The Changing Ground of Social Finance
This CEO letter was originally published in the Fall 2014 RSF Quarterly.
Dear Friends,
I urge you to check out Kiva Zip, a website facilitating interest-free loans to small businesses that are “doing good” in the U.S. and Kenya. It’s in the initial test phase, but they have already connected 32,000 individual lenders with 4,500 social entrepreneurs, and enabled over $4.3 million in loans.
As a lender, you can provide as little as $5 towards loans that will ultimately be from $2,000 to $20,000 depending on the project. 90% of the loans have been re-paid.
Kiva has been a pioneer in the field of crowdfunding for many years already; this is their most recent innovation. I love it for several reasons:
- These loans are as direct as it gets. Kiva, the non-profit parent organization, supports the overhead of Kiva Zip, and PayPal is contributing their payment processing services for free. So, at least in the U.S., every dollar you lend goes to the borrower.
- It seems that many of the loans are extraordinarily catalytic, enabling projects that would not happen otherwise.
- The community-building features are great, and will continue to develop. Kiva Zip requires U.S. borrowers to invite at least 15 people from their “trust network” to participate in the loan, thereby keeping the borrower more accountable to re-paying it. And the Kiva Zip Conversations option is particularly intriguing: it allows the lenders and borrowers to connect and learn more about each other.
Of course there is also the Maimonides factor. The 12th century Jewish scholar Maimonides (my-MON-i-deez) declared that the highest form of charity is providing an interest-free loan to a person in need, so long as that loan creates more freedom for the person. I feel strongly that we’ll see a lot more pay-it-forward, interest-free lending in the near future. As a staff, we have been studying the spirit of gift this year at RSF – it’s been a very fruitful journey so far, and I am curious to see where it leads us.
Relevant to our topic this quarter, I’ve learned that the fastest-growing category on Kiva Zip is agriculture; particularly loans to young farmers, for equipment and other needs where there is a big gap in the market. I have witnessed for many years that wherever there is emphasis on Place and Community, social entrepreneurs in the Food & Agriculture sector are the first to show up.
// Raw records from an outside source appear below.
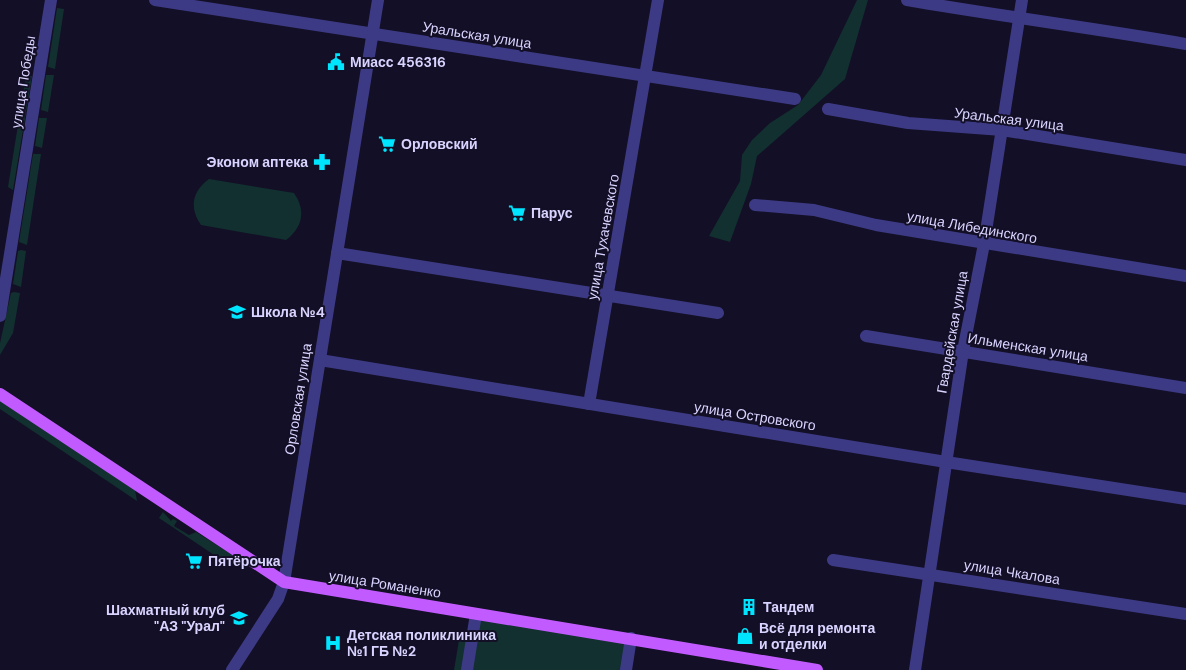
<svg xmlns="http://www.w3.org/2000/svg" width="1186" height="670" font-family="'DM Sans',sans-serif">
<style>
.green{fill:#12302f}
.lines{fill:none;stroke-linecap:round;stroke-linejoin:round}
.minor{stroke:#3d3a85;stroke-width:12}
.major{stroke:#c25bff;stroke-width:12}
.labels{text-anchor:middle;stroke-width:4;stroke-linejoin:round;paint-order:stroke}
.street-label{font-size:14px;fill:#d9d4ff;stroke:#130f26}
.poi-label{font-size:14px;font-weight:bold;fill:#d9d4ff;stroke:#130f26;text-anchor:start}
</style>
<rect width="100%" height="100%" fill="#130f26"/>
<g class="green">
<path d="M 857,0 L 868,0 L 845,79 L 757,156 L 751,184 L 730,242 L 709,236 L 740,181 L 742,155 L 752,140 L 770,123 L 798,105 L 821,75 Z"/>
<path d="M 57,8 L 64,9 L 55,69 L 48,67 Z"/>
<path d="M 26,75 L 32,76 L 13,190 L 8,187 Z"/>
<path d="M 46,75 L 54,75 L 48,112 L 41,110 Z"/>
<path d="M 39,118 L 47,118 L 42,148 L 35,146 Z"/>
<path d="M 33,154 L 41,154 L 27,245 L 19,242 Z"/>
<path d="M 209,179 L 294,193 C 306,210 303,227 286,240 L 201,225 C 189,208 192,191 209,179 Z"/>
<path d="M 21,250 L 26,251 L 21,287 L 13,284 L 18,251 Z"/>
<path d="M 14,292 L 20,293 L 13,333 L 0,355 L 0,343 L 11,293 Z"/>
<path d="M 0,399 L 135,490 L 137,501 L 0,409 Z"/>
<path d="M 163,512 L 171,521 L 173,519 L 177,521 L 174,526 L 189,535 L 196,532 L 239,559 L 240,563 L 229,565 L 159,518 Z"/>
<path d="M 480,620 L 626,643 L 627,670 L 472,670 Z"/>
<path d="M 460,634 L 469,642 L 463,670 L 454,670 Z"/>
</g>
<g class="lines">
<g class="minor">
<path d="M 155,0 L 795,99"/>
<path d="M 907,0 C 1000,16 1093,28 1186,44"/>
<path d="M 828,109 L 908,123 L 1002,130 L 1186,160"/>
<path d="M 755,205 L 814,210 L 876,225 L 1186,276"/>
<path d="M 337,253 L 718,313"/>
<path d="M 0,316 L 51,0"/>
<path d="M 866,336 L 1186,388"/>
<path d="M 320,360 L 946,462 L 1186,499"/>
<path d="M 589,404 L 658,0"/>
<path d="M 833,560 L 1186,614"/>
<path d="M 232,670 L 278,599 L 284,582 L 378,0"/>
<path d="M 467,670 L 476,614"/>
<path d="M 626,670 L 631,638"/>
<path d="M 915,670 L 963,351 L 984,244 L 1022,0"/>
</g>
<path class="major" d="M 0,394 L 284,582 L 817,670"/>
</g>
<defs>
<g id="civic-bare" transform="scale(1.35)"><path d="M-.6-6.5H3V-4.5H.6V-3L4-1V1h2V6H-6V1h2V-1L-.6-3ZM-1.2 2.5V6h2.4V2.5Z" fill="#00e5ff" stroke="#130f26" stroke-width="2.5" paint-order="stroke"/></g>
<g id="supermarket-bare" transform="scale(1.35)"><path d="M-6-5.5h2.5l.6 2H6L4.5 2H-2.5L-4.4-4H-6ZM-1.5 3.2a1.3 1.3 0 1 0 .1 0ZM3 3.2a1.3 1.3 0 1 0 .1 0Z" fill="#00e5ff" stroke="#130f26" stroke-width="2.5" paint-order="stroke"/></g>
<g id="pharmacy-bare" transform="scale(1.35)"><path d="M-2-6h4v4h4v4h-4v4h-4v-4h-4v-4h4Z" fill="#00e5ff" stroke="#130f26" stroke-width="2.5" paint-order="stroke"/></g>
<g id="school-bare" transform="scale(1.35)"><path d="M0-5L7-2L0 1L-7-2ZM-4 1L0 2.5L4 1V4Q0 6-4 4Z" fill="#00e5ff" stroke="#130f26" stroke-width="2.5" paint-order="stroke"/></g>
<g id="building-bare" transform="scale(1.35)"><path d="M-4-6H4V6H1V3H-1V6H-4ZM-2.5-4.3h1.7v1.8h-1.7ZM.8-4.3h1.7v1.8H.8ZM-2.5-1h1.7V.8h-1.7ZM.8-1h1.7V.8H.8Z" fill="#00e5ff" stroke="#130f26" stroke-width="2.5" paint-order="stroke"/></g>
<g id="shop-bare" transform="scale(1.35)"><path d="M-5-2.5h2.3a2.7 3.5 0 0 1 5.4 0H5L5.5 6h-11ZM-1.5-2.5h3a1.5 2.3 0 0 0-3 0Z" fill="#00e5ff" stroke="#130f26" stroke-width="2.5" paint-order="stroke"/></g>
<g id="hospital-bare" transform="scale(1.35)"><path d="M-5-5h3v3.5h4V-5h3V5h-3V1.5h-4V5h-3Z" fill="#00e5ff" stroke="#130f26" stroke-width="2.5" paint-order="stroke"/></g>
</defs>
<g fill-rule="evenodd">
<use href="#civic-bare" x="336" y="62"/>
<use href="#supermarket-bare" x="387" y="144"/>
<use href="#pharmacy-bare" x="322" y="162"/>
<use href="#supermarket-bare" x="517" y="213"/>
<use href="#school-bare" x="237" y="312"/>
<use href="#supermarket-bare" x="194" y="561"/>
<use href="#building-bare" x="749" y="607"/>
<use href="#school-bare" x="239" y="618"/>
<use href="#shop-bare" x="745" y="636"/>
<use href="#hospital-bare" x="333" y="643"/>
</g>
<g class="labels">
<g class="street-label">
<text transform="translate(477 35) rotate(9)" y="5">Уральская улица</text>
<text transform="translate(23 82) rotate(-81)" y="5">улица Победы</text>
<text transform="translate(1009 119) rotate(7)" y="5">Уральская улица</text>
<text transform="translate(972 227) rotate(10)" y="5">улица Либединского</text>
<text transform="translate(603 237) rotate(-80)" y="5">улица Тухачевского</text>
<text transform="translate(952 332) rotate(-80)" y="5">Гвардейская улица</text>
<text transform="translate(1028 347) rotate(9)" y="5">Ильменская улица</text>
<text transform="translate(298 399) rotate(-81)" y="5">Орловская улица</text>
<text transform="translate(755 416) rotate(9)" y="5">улица Островского</text>
<text transform="translate(1012 572) rotate(9)" y="5">улица Чкалова</text>
<text transform="translate(385 584) rotate(9)" y="5">улица Романенко</text>
</g>
<g class="poi-label">
<text x="350" y="67">Миасс 456316</text>
<text x="401" y="149">Орловский</text>
<text x="308" y="167" text-anchor="end">Эконом аптека</text>
<text x="531" y="218">Парус</text>
<text x="251" y="317">Школа №4</text>
<text x="208" y="566">Пятёрочка</text>
<text x="763" y="612">Тандем</text>
<text x="225" y="615" text-anchor="end">Шахматный клуб<tspan x="225" dy="16">"АЗ "Урал"</tspan></text>
<text x="759" y="633">Всё для ремонта<tspan x="759" dy="16">и отделки</tspan></text>
<text x="347" y="640">Детская поликлиника<tspan x="347" dy="16">№1 ГБ №2</tspan></text>
</g>
</g>
</svg>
Another brilliant crowdfunding site called Community Sourced Capital was launched recently, based on a single question: what if financial systems were designed to strengthen communities?
Then there’s all the good work happening at Cutting Edge Capital, helping community-based businesses conduct Direct Public Offerings.
At RSF, as many of you know, we believe trust is derived from financial transactions that are direct, transparent, and personal, based on long-term relationships; and we want to celebrate all the efforts being made right now “to bring money back down to earth”, as my friend Woody Tasch from Slow Money is fond of saying. The field of social finance, as we imagine it, is growing.
All the best in this harvest season!